Free scores in financial reform act
- Posted by Tom Quinn, FICO® Score Product Manager
Almost buried in the massive Congressional bill on financial services regulatory reform is a provision by Senator Udall (D-CO) that gives millions of consumers new and free access to credit scores. I think both lenders and consumers will benefit from this provision, after Congress completes the adoption of the larger reform bill, as expected, in mid-July.
Most significant for me is the law’s assurance that consumers will receive the same credit risk scores that their lenders used when making decisions about their credit. Unlike non-FICO® scores now sold to consumers, these scores provided by lenders will have genuine, actionable value to consumers.
The provision adds a free credit score disclosure to two existing requirements under Section 615 of the Fair Credit Reporting Act. When lenders send an adverse action notice to a consumer they must now include the credit score used in their decision to deny credit.
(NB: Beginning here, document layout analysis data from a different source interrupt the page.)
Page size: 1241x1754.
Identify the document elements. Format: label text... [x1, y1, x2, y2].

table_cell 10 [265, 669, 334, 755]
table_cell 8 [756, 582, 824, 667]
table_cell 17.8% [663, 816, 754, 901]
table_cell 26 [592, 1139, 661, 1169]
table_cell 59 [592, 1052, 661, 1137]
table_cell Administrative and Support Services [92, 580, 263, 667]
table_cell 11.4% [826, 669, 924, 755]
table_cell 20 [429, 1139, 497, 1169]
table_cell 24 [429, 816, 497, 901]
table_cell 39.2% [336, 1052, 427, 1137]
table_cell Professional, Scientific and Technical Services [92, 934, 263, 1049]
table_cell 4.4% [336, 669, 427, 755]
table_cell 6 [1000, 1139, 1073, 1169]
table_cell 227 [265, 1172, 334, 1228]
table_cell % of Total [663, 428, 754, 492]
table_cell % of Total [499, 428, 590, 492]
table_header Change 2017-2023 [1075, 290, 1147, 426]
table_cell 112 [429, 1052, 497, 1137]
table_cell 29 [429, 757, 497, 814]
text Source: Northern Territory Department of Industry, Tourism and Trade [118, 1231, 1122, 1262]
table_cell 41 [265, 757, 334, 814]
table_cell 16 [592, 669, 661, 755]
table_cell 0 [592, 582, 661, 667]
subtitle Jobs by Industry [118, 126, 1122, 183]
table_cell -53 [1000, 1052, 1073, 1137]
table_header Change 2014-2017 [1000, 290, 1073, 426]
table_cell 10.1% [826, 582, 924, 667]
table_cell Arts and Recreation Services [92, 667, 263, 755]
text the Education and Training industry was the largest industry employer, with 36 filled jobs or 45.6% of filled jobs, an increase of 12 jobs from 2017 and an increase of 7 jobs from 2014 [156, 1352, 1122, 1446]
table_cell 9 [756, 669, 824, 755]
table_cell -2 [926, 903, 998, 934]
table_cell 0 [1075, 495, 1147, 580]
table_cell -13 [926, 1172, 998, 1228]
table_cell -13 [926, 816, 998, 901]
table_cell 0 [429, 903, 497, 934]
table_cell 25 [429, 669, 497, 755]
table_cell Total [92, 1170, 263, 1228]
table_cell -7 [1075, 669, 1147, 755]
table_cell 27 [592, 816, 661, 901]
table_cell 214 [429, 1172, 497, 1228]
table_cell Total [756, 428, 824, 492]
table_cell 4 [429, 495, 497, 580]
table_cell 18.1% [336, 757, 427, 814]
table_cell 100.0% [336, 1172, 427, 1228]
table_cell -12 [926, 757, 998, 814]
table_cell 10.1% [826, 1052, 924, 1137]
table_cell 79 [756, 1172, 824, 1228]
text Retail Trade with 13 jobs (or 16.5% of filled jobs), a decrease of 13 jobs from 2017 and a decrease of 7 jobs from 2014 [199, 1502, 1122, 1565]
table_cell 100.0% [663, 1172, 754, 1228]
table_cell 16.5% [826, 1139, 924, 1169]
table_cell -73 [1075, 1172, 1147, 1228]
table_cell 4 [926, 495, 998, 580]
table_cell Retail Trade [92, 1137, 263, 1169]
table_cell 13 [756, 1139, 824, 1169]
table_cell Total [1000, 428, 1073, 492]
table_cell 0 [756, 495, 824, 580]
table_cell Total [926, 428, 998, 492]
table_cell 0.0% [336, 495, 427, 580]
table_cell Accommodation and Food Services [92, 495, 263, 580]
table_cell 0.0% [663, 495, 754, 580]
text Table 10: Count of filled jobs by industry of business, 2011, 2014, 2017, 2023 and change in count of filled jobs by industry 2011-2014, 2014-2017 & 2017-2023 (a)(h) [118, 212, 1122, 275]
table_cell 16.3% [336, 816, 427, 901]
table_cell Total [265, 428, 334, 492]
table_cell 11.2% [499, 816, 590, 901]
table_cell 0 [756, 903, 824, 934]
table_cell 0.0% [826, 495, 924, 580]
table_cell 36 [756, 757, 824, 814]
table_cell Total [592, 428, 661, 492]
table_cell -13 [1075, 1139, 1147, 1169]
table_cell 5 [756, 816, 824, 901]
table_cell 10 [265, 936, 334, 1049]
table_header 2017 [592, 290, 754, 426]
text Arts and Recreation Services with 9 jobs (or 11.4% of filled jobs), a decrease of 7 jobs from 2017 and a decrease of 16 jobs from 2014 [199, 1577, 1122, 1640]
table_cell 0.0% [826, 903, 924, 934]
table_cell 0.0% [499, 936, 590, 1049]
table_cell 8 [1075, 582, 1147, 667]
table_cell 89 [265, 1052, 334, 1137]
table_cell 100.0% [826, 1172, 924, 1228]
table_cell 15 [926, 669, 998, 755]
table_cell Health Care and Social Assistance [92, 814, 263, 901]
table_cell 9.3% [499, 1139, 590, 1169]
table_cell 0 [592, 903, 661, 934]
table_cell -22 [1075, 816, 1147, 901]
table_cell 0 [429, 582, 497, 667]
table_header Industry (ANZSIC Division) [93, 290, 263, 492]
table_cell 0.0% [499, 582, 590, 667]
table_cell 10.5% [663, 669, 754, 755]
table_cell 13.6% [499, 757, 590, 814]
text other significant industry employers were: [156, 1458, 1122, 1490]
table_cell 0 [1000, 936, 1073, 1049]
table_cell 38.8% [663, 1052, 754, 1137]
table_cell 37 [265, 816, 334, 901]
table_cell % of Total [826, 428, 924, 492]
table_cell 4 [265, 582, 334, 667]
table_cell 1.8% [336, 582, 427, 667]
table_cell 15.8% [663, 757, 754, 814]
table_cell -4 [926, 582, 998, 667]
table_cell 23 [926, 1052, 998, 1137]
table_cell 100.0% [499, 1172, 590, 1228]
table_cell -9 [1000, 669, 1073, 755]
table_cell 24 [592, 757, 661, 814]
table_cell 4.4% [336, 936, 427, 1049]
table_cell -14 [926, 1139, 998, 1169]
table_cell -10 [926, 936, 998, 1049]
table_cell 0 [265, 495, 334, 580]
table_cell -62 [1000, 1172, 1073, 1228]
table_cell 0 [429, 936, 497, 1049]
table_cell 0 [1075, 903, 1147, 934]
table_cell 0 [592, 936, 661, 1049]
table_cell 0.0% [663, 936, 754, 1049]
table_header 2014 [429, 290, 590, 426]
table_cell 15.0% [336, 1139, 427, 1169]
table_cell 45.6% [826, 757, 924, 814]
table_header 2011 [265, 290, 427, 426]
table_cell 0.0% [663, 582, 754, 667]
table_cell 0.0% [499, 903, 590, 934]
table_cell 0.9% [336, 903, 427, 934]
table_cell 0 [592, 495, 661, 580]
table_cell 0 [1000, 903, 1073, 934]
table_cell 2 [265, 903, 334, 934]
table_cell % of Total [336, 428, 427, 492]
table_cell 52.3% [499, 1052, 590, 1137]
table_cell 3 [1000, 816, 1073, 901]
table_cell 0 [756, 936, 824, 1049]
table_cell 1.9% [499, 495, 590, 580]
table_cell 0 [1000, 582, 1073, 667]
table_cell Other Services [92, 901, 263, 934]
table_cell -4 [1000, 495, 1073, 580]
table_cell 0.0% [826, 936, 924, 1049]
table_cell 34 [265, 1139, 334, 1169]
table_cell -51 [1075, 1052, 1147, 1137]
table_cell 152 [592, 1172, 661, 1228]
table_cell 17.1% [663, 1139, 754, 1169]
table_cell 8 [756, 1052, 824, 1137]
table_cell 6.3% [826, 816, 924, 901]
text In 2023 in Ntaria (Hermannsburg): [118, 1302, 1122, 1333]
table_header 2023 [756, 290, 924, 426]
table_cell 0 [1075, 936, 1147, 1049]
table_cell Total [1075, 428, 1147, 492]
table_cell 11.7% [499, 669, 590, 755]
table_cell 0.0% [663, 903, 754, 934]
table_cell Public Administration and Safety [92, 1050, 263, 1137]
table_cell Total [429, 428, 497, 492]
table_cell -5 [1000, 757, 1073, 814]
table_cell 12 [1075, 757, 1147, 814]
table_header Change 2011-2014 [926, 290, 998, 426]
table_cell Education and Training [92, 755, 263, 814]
Also, when a credit score is used in a decision that results in the consumer receiving credit on terms less favorable than those offered to other consumers, lenders must include that score in any risk-based pricing notice they send to the consumer.
In both cases, along with the credit score the lender must also provide:
- Score range of the credit scoring model
- All of the key factors (not to exceed four) that adversely affected the score
- Date when the score was calculated
- Name of the person or entity that provided the score
Consumers will receive this at a time when they are more likely to want it and use it. Those who do use it and change their credit habits perhaps will qualify for the desired credit next time around.
Lenders benefit when borrowers and prospects have good credit habits. Who doesn’t want more applicants to qualify for credit, and more borrowers to repay as agreed? I think the provision will be a win-win for everyone.